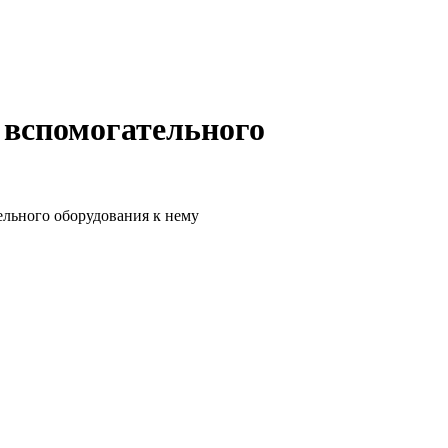
 вспомогательного
ельного оборудования к нему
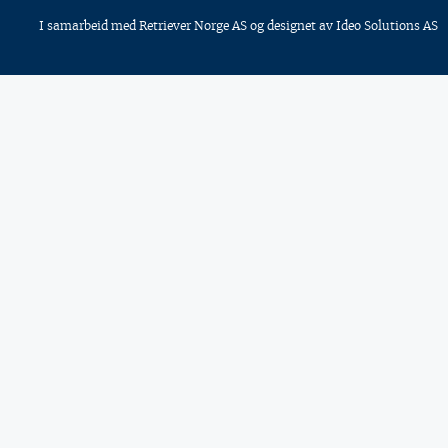
I samarbeid med
Retriever Norge AS
og designet av
Ideo Solutions AS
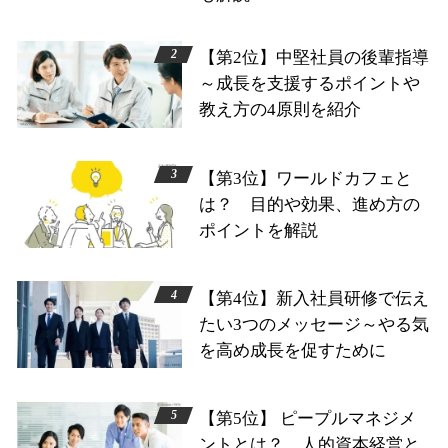
【第2位】中堅社員の後輩指導
～成長を支援するポイントや
教え方の4原則を紹介
【第3位】ワールドカフェと
は？ 目的や効果、進め方の
ポイントを解説
【第4位】新入社員研修で伝え
たい3つのメッセージ～やる気
を高め成長を促すために
【第5位】 ピープルマネジメ
ントとは？ 人的資本経営と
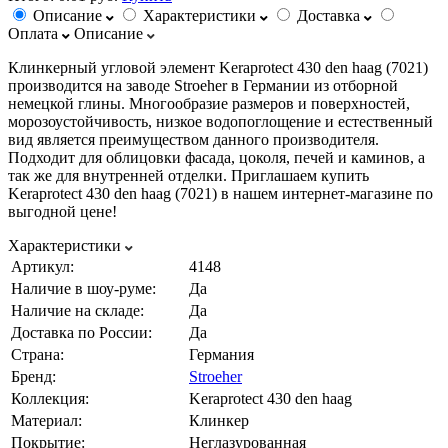
Описание
Характеристики
Доставка
Оплата
Описание
Клинкерный угловой элемент Keraprotect 430 den haag (7021)
производится на заводе Stroeher в Германии из отборной
немецкой глины. Многообразие размеров и поверхностей,
морозоустойчивость, низкое водопоглощение и естественный
вид является преимуществом данного производителя.
Подходит для облицовки фасада, цоколя, печей и каминов, а
так же для внутренней отделки. Приглашаем купить
Keraprotect 430 den haag (7021) в нашем интернет-магазине по
выгодной цене!
Характеристики
Артикул:
4148
Наличие в шоу-руме:
Да
Наличие на складе:
Да
Доставка по России:
Да
Страна:
Германия
Бренд:
Stroeher
Коллекция:
Keraprotect 430 den haag
Материал:
Клинкер
Покрытие:
Неглазурованная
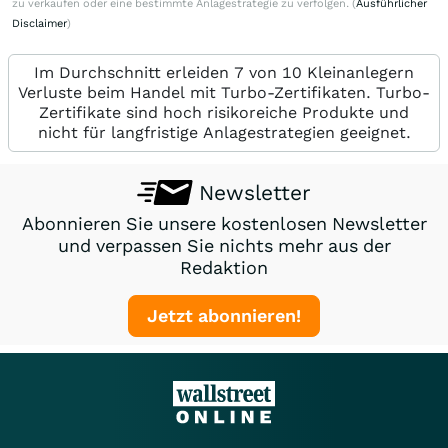
zu verkaufen oder eine bestimmte Anlagestrategie zu verfolgen. (
Ausführlicher
Disclaimer
)
Im Durchschnitt erleiden 7 von 10 Kleinanlegern
Verluste beim Handel mit Turbo-Zertifikaten. Turbo-
Zertifikate sind hoch risikoreiche Produkte und
nicht für langfristige Anlagestrategien geeignet.
Newsletter
Abonnieren Sie unsere kostenlosen Newsletter
und verpassen Sie nichts mehr aus der
Redaktion
Jetzt abonnieren!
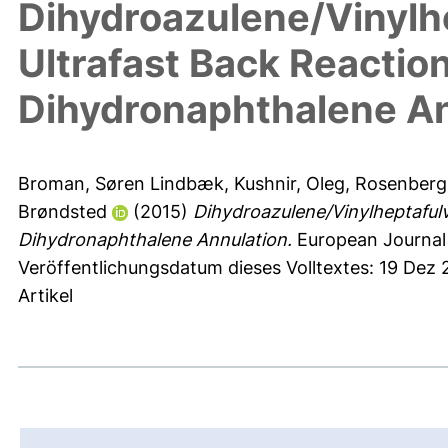
Dihydroazulene/Vinylh
Ultrafast Back Reactio
Dihydronaphthalene An
Broman, Søren Lindbæk
,
Kushnir, Oleg
,
Rosenberg,
Brøndsted
(2015)
Dihydroazulene/Vinylheptaful
Dihydronaphthalene Annulation.
European Journal 
Veröffentlichungsdatum dieses Volltextes: 19 Dez
Artikel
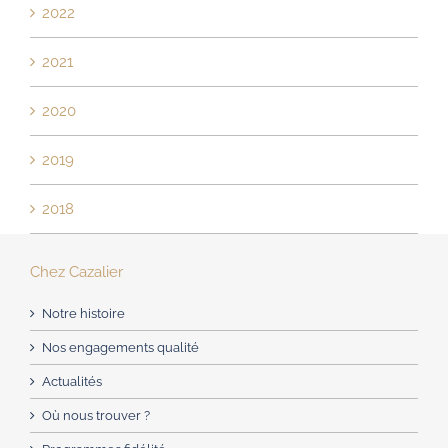
2022
2021
2020
2019
2018
Chez Cazalier
Notre histoire
Nos engagements qualité
Actualités
Où nous trouver ?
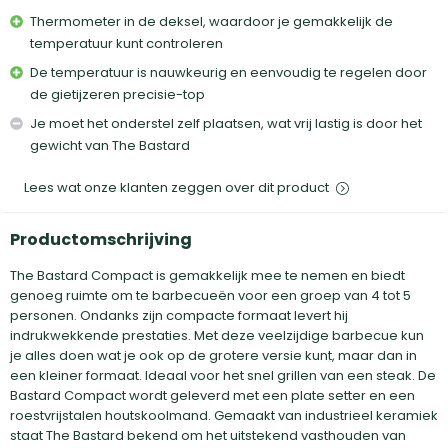
Thermometer in de deksel, waardoor je gemakkelijk de
temperatuur kunt controleren
De temperatuur is nauwkeurig en eenvoudig te regelen door
de gietijzeren precisie-top
Je moet het onderstel zelf plaatsen, wat vrij lastig is door het
gewicht van The Bastard
Lees wat onze klanten zeggen over dit product
Productomschrijving
The Bastard Compact is gemakkelijk mee te nemen en biedt
genoeg ruimte om te barbecueën voor een groep van 4 tot 5
personen. Ondanks zijn compacte formaat levert hij
indrukwekkende prestaties. Met deze veelzijdige barbecue kun
je alles doen wat je ook op de grotere versie kunt, maar dan in
een kleiner formaat. Ideaal voor het snel grillen van een steak. De
Bastard Compact wordt geleverd met een plate setter en een
roestvrijstalen houtskoolmand. Gemaakt van industrieel keramiek
staat The Bastard bekend om het uitstekend vasthouden van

════════════════

• To do:
For this task, return exactly the stretch of the listing above from the line with "を高め成長を促すために" through the line with "так же для внутренней", inclusive and without pictures.

• Output:
を高め成長を促すために
【第5位】 ピープルマネジメ
ントとは？ 人的資本経営と
Описание
Характеристики
Доставка
Оплата
Описание
Клинкерный угловой элемент Keraprotect 430 den haag (7021)
производится на заводе Stroeher в Германии из отборной
немецкой глины. Многообразие размеров и поверхностей,
морозоустойчивость, низкое водопоглощение и естественный
вид является преимуществом данного производителя.
Подходит для облицовки фасада, цоколя, печей и каминов, а
так же для внутренней отделки. Приглашаем купить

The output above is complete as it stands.